---- Extrait fourni

Entretiens,  Numéro 26

Entretien avec Flavio Salazar

Flavio Salazar, ministre chilien de la science, de la technologie, de la connaissance et de l'innovation.

En décembre dernier, Gabriel Boric, candidat de la coalition de gauche Apruebo Dignidad, remportait les élections présidentielles chilienne face au candidat d’extrême-droite José Antonio Kast. Le nouveau gouvernement, formé le 11 mars, entend rompre définitivement avec l’héritage néolibéral issu du régime de Pinochet. Flavio Salazar, ministre de la Science, de la technologie, de la connaissance et de l’innovation a accepté de répondre à nos questions.

La traduction est de la responsabilité de carnets rouges.

Lors de son arrivée au pouvoir, Pinochet a engagé des réformes d’ampleur du système éducatif chilien. Quelles en étaient les principales inspirations et comment se sont-elles traduites concrètement ?

--------
---- Données extraites

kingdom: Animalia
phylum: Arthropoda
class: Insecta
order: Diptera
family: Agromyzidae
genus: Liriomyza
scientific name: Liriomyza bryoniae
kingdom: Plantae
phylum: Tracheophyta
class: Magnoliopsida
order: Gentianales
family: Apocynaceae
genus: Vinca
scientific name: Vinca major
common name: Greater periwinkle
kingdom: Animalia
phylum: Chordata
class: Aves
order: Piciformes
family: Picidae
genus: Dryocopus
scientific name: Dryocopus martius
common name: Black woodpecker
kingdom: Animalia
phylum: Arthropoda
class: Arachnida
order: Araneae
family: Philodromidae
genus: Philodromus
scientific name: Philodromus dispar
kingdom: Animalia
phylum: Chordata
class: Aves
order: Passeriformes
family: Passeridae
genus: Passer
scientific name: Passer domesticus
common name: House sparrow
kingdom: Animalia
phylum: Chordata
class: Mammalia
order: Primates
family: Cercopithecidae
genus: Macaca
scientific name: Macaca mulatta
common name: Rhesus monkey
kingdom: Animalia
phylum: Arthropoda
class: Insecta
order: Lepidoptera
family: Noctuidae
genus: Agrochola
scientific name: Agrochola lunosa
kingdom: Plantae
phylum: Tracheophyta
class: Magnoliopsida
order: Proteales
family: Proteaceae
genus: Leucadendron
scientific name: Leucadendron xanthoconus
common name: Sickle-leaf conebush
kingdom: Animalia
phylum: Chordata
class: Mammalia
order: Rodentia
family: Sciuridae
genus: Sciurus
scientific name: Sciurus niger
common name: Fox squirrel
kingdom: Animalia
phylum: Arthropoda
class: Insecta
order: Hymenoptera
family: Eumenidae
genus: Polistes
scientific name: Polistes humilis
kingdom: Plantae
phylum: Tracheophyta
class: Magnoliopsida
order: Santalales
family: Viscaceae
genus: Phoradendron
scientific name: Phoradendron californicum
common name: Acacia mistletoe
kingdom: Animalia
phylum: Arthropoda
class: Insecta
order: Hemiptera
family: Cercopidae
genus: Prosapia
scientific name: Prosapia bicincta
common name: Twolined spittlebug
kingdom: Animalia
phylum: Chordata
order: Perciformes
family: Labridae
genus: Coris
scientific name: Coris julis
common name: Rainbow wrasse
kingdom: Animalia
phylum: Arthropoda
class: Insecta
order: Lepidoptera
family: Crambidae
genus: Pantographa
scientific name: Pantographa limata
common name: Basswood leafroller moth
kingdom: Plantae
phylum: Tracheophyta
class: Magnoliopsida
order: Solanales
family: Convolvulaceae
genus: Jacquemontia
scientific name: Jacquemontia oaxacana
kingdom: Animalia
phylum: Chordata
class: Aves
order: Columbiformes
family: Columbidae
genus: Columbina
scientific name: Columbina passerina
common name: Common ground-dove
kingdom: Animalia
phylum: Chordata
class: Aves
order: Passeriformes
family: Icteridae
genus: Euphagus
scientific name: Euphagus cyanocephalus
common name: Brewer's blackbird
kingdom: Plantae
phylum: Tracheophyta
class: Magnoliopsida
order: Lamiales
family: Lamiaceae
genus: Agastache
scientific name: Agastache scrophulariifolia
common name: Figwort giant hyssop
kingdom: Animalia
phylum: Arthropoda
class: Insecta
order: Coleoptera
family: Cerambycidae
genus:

--------

#### [Consignes]
1: Réécrivez plus brièvement le paragraphe de l'extrait qui commence par « En décembre dernier » en gardant ses faits principaux.
2: Dressez la liste de toutes les personnes nommées dans l'extrait.
Les données ne sont pas utiles pour cet exercice.

#### [Réponses finales]
1: En décembre dernier, Gabriel Boric, candidat de la coalition de gauche Apruebo Dignidad, a battu le candidat d'extrême droite José Antonio Kast à l'élection présidentielle chilienne. Formé le 11 mars, le nouveau gouvernement veut rompre définitivement avec l'héritage néolibéral du régime de Pinochet. Flavio Salazar, ministre de la Science, de la technologie, de la connaissance et de l'innovation, a accepté de répondre aux questions.

2:
- Flavio Salazar
- Gabriel Boric
- José Antonio Kast
- Pinochet